Japan to start Internet car trails

Japan to start Internet car trails

A joint project between the Japanese government, the private sector and a Japanese university is to run trials involving 1,700 taxis and private cars networked via the Internet, the project team said Monday.

The group is made up of researchers from Keio University in Japan and Toyota Motor, NEC and automobile device maker Denso, and is sponsored by the Japanese government. It was set up in April and aims to promote the use of the Internet as a communication infrastructure for automobile service markets, said Kimiko Ishikawa, a spokeswoman for the Internet ITS (Intelligent Transport Systems) research group at Keio University.

The three-month trials will be held in Nagoya, one of the major cities in western Japan, and in the metropolitan areas of Tokyo between January and March 2002.

The trials in Nagoya will provide information to taxi drivers and their customers using the Internet ITS. Drivers on the move can communicate via the Internet with the office, and their customers can browse city guide information in the car. There will be approximately 1,600 taxis using the services, Ishikawa said.

In the Tokyo metropolitan areas, around 70 car drivers will be offered the services, Ishikawa said. The trials will mainly focus on the Internet information service provided at several gas stations and direct settlement services for payment at some parking lots.
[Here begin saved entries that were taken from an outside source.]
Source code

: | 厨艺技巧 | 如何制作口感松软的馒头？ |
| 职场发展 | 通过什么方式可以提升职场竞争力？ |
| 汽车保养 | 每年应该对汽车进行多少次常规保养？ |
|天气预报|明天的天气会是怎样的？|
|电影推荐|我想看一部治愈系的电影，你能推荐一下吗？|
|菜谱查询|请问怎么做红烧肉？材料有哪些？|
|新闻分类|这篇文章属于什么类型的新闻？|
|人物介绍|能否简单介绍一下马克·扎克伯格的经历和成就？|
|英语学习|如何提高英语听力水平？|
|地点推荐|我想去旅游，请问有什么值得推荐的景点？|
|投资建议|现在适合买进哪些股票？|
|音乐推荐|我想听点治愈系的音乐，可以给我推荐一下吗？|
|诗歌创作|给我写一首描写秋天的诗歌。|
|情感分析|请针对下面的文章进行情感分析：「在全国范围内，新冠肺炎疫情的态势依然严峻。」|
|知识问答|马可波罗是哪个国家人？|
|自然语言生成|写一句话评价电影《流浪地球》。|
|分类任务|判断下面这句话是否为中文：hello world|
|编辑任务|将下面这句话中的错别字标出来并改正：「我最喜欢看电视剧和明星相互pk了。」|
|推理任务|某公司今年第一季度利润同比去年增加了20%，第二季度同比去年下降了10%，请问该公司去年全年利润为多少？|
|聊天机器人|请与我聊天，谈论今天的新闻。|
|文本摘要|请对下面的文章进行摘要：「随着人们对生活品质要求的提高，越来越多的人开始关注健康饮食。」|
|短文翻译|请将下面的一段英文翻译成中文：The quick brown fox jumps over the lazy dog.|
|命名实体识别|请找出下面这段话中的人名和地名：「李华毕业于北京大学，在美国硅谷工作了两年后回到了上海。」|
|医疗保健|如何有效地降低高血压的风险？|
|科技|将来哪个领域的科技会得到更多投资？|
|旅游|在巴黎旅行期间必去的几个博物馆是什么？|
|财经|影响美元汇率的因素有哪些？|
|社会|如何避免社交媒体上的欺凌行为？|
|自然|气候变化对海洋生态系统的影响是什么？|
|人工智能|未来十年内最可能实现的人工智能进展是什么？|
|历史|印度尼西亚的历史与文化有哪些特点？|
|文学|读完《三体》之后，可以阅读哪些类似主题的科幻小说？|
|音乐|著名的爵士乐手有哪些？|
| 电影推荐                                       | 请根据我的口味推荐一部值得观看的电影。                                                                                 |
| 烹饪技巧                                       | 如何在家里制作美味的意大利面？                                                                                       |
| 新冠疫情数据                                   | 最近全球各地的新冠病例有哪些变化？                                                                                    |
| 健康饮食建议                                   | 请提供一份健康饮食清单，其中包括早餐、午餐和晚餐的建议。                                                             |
The services will be carried to the vehicles wirelessly by DSRC (dedicated short range communications) radio communication systems, according to a group statement.

An unspecified number of the vehicles in each area will be using Internet Protocol version 6 (IPv6), a technology the ITS project team has been promoting for "peer to peer" connections of every Internet vehicle in the future. IPv6 allows data to be collected on weather and road conditions, by monitoring and detecting each car via the Internet.

Current Internet Protocol version 4 (IPv4) addresses are due to run out soon. The shortage has been tided over by network address translation (NAT) technology, which fractures a single address so that it can be allotted to multiple devices. However, NAT cannot let every device to have a unique global Internet address.

IPv6, on the other hand, has a much bigger address space, which will allow every device -- from home appliances to cellular phones -- to have a unique global address, so that each device becomes detectable via the Internet.

Through the trails, the team hopes to build the foundation for vendors to develop and commercialize applications for the Internet ITS, according to the project team.